Research

E. Linos,J. Lasky-Fink,V. Dorie, & J. Rothstein, Interventions to bolster benefits take-up: Assessing intensity, framing, and targeting of government outreach, Proc. Natl. Acad. Sci. U.S.A. 122 (37) e2504747122, https://doi.org/10.1073/pnas.2504747122 (2025). 

Many eligible families do not use government assistance

Government benefits programs are highly effective, but a lot of people don't use them even if they're eligible. Safety net assistance can help lift people out of poverty and have other advantages, such as contributing to better health and education outcomes. Despite the availability of assistance, however, 20 to 50% of Americans do not use programs for which they are eligible.  

One question for researchers and policymakers is whether more complex—and more expensive—outreach approaches are more effective than simple, light-touch nudges in getting families to take up benefits.

What outreach approaches work

In new research in the Proceedings of the National Academy of Sciences, Elizabeth Linos, the Emma Bloomberg Associate Professor of Public Policy and Management, and Jessica Lasky-Fink—both of the Kennedy School’s People Lab—along with coauthors Vincent Dorie and Jesse Rothstein, show that more complex or expensive interventions are not necessarily better than light-touch outreach.

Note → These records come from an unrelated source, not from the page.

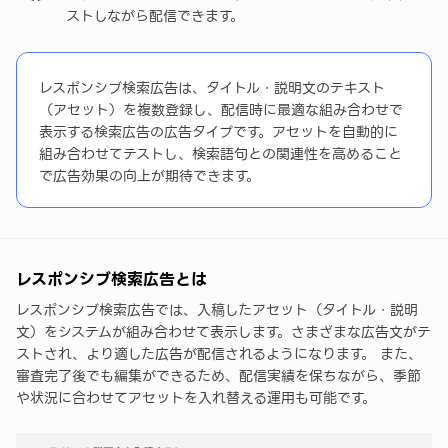
ストしながら配信できます。
レスポンシブ検索広告は、タイトル・説明文のテキスト
（アセット）を複数登録し、配信時に最適な組み合わせで
表示する検索広告の広告タイプです。アセットを自動的に
組み合わせてテストし、検索語句との関連性を高めること
で広告効果の向上が期待できます。
レスポンシブ検索広告とは
レスポンシブ検索広告では、入稿したアセット（タイトル・説明
文）をシステムが組み合わせて表示します。さまざまな広告文がテ
ストされ、より適した広告が配信されるようになります。 また、
審査完了後でも編集ができるため、配信実績を保ちながら、季節
や状況に合わせてアセットを入れ替える運用も可能です。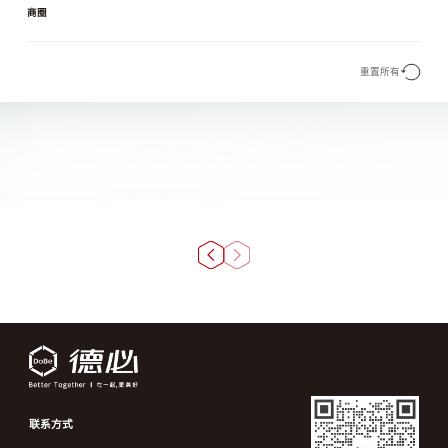
商圈
重置所有
联系方式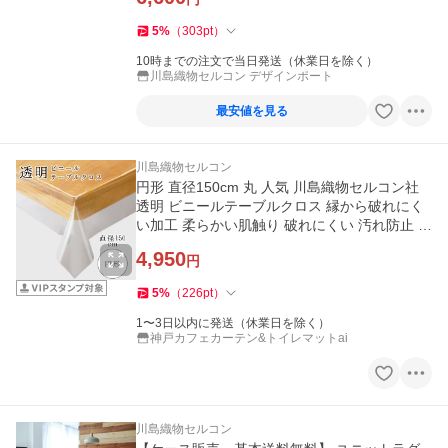
5
%
（
303
pt
）
10時までの注文で当日発送（休業日を除く）
川島織物セルコン デザインポート
最安値を見る
川島織物セルコン
円形 直径150cm 丸 人気 川島織物セルコン社
透明 ビニールテーブルクロス 縁から破れにく
い加工 柔らかい肌触り 破れにくい 汚れ防止 傷
防止 おしゃれ 北欧 手
4,950
円
5
%
（
226
pt
）
1〜3日以内に発送（休業日を除く）
神戸カフェカーテン&トイレマットai
川島織物セルコン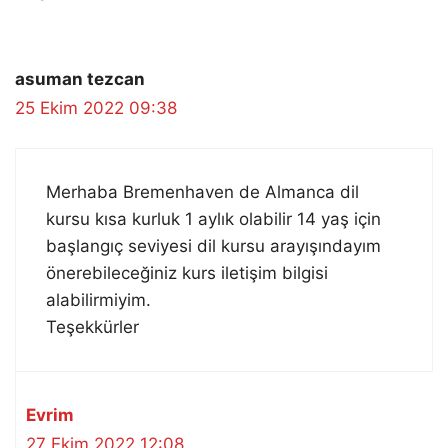
asuman tezcan
25 Ekim 2022 09:38
Merhaba Bremenhaven de Almanca dil
kursu kısa kurluk 1 aylık olabilir 14 yaş için
başlangıç seviyesi dil kursu arayışındayım
önerebileceğiniz kurs iletişim bilgisi
alabilirmiyim.
Teşekkürler
Evrim
27 Ekim 2022 12:08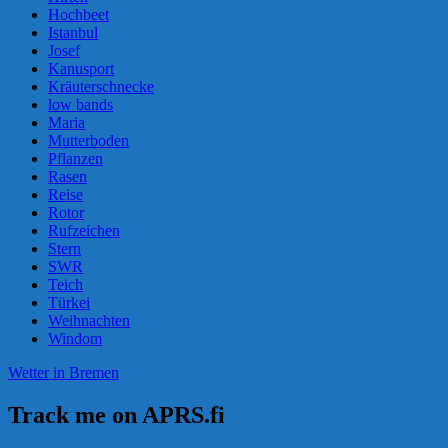
Hochbeet
Istanbul
Josef
Kanusport
Kräuterschnecke
low bands
Maria
Mutterboden
Pflanzen
Rasen
Reise
Rotor
Rufzeichen
Stern
SWR
Teich
Türkei
Weihnachten
Windom
Wetter in Bremen
Track me on APRS.fi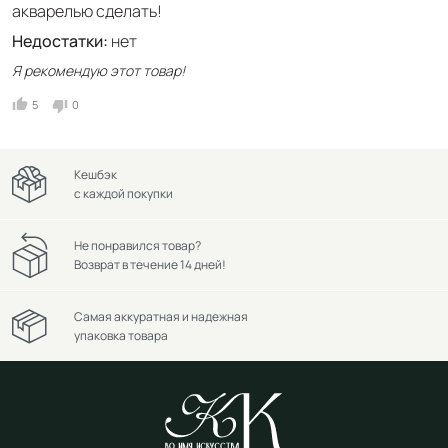
акварелью сделать!
Недостатки:
нет
Я рекомендую этот товар!
5
0
Кешбэк
с каждой покупки
Не понравился товар?
Возврат в течение 14 дней!
Самая аккуратная и надежная
упаковка товара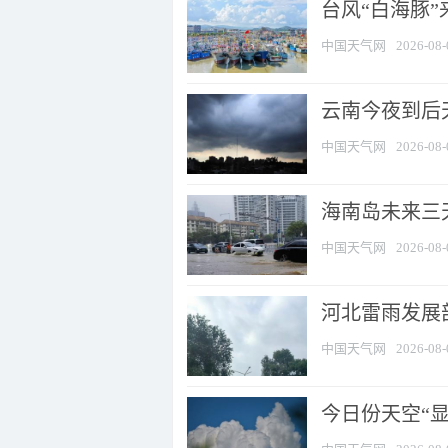
台风“白海豚
中国天气网
2026-08-
云南今夜到后天
中国天气网
2026-08-
海南岛未来三
中国天气网
2026-08-
河北雷雨发展部
中国天气网
2026-08-
今日份天空“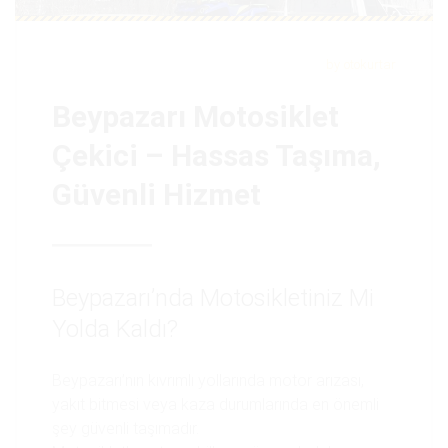
by
otokurtar
Beypazarı Motosiklet
Çekici – Hassas Taşıma,
Güvenli Hizmet
Beypazarı’nda Motosikletiniz Mi
Yolda Kaldı?
Beypazarı’nın kıvrımlı yollarında motor arızası,
yakıt bitmesi veya kaza durumlarında en önemli
şey güvenli taşımadır.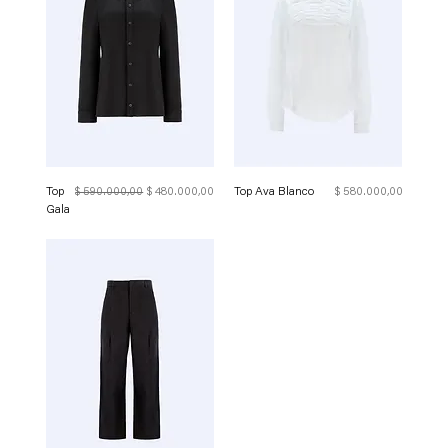
Precio
Precio de oferta
Precio
Top
$ 590.000,00
$ 480.000,00
Top Ava Blanco
$ 580.000,00
Gala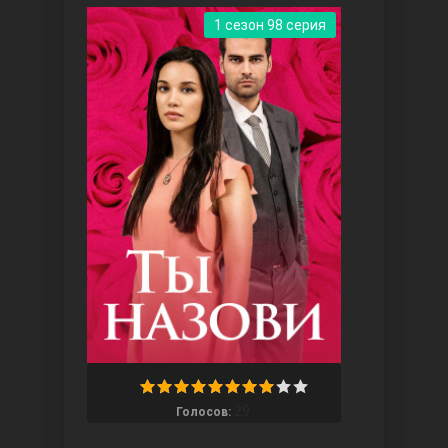
1 сезон 98 серия
Три сестры
Ветреный холм
29
Голосов: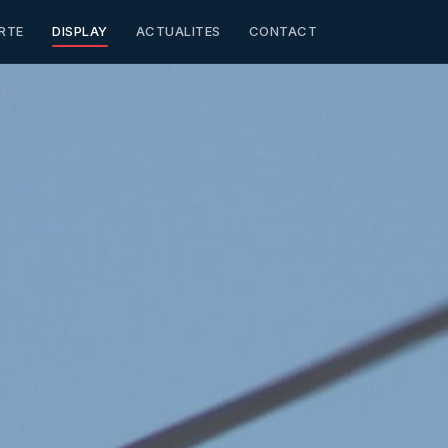
RTE
DISPLAY
ACTUALITES
CONTACT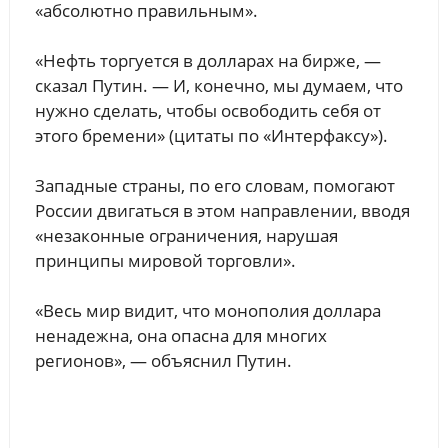
«абсолютно правильным».
«Нефть торгуется в долларах на бирже, —
сказал Путин. — И, конечно, мы думаем, что
нужно сделать, чтобы освободить себя от
этого бремени» (цитаты по «Интерфаксу»).
Западные страны, по его словам, помогают
России двигаться в этом направлении, вводя
«незаконные ограничения, нарушая
принципы мировой торговли».
«Весь мир видит, что монополия доллара
ненадежна, она опасна для многих
регионов», — объяснил Путин.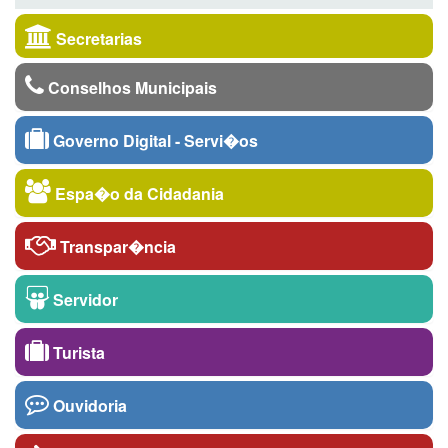
Secretarias
Conselhos Municipais
Governo Digital - Servi�os
Espa�o da Cidadania
Transpar�ncia
Servidor
Turista
Ouvidoria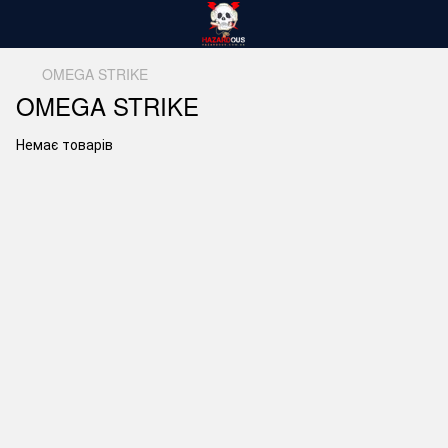
OMEGA STRIKE
OMEGA STRIKE
Немає товарів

The researchers wanted to know how government outreach could help very low-income families sign up for and receive important benefits, such the expanded Child Tax Credit and Economic Impact Payments (stimulus checks) during the COVID-19 pandemic. Many families who were eligible were at risk of missing out, especially those with little or no income who don’t normally file taxes.

The researchers ran four large experiments with over half a million households in California to test different outreach strategies—including simple outreach emails and “robocalls,” as well as higher-touch approaches such as more precisely targeted text messages and a staffed hotline that made proactive calls to encourage people to claim benefits.  

The authors found:

  • Simple outreach works. Light-touch reminders—including text messages, emails, and robocalls telling families they could claim benefits—consistently increased participation. Even small percentage increases translated into millions of dollars reaching families who needed the support.
  • Simple strategies are cost effective. These light-touch nudges had a large return on investment. For every $1 the government spent on outreach, between $50 and $8,000 in benefits were delivered to families.
  • Higher-touch strategies were not more effective. Proactive calls and more precise targeting did not appear to improve take-up beyond light-touch outreach alone. Additionally, these approaches are far more expensive.
  • Context matters. The study suggests that when the barriers to applying for benefits are already relatively low (as they were during the COVID-19 pandemic, when claiming benefits was made easier), simple light-touch outreach may be a cost-effective strategy at connecting even hard-to-reach populations with benefits.

This research can help policymakers understand how to get people to use benefits. In at least some contexts, investing in simple, broad outreach campaigns may be more effective and cost-efficient than more elaborate strategies. While nudges alone can’t solve poverty—and the solution is not necessarily to do what is cheapest—policymakers need to invest in figuring out what works. They should think deliberately about when, where, and how to use higher-touch approaches, since they may not deliver much extra benefit.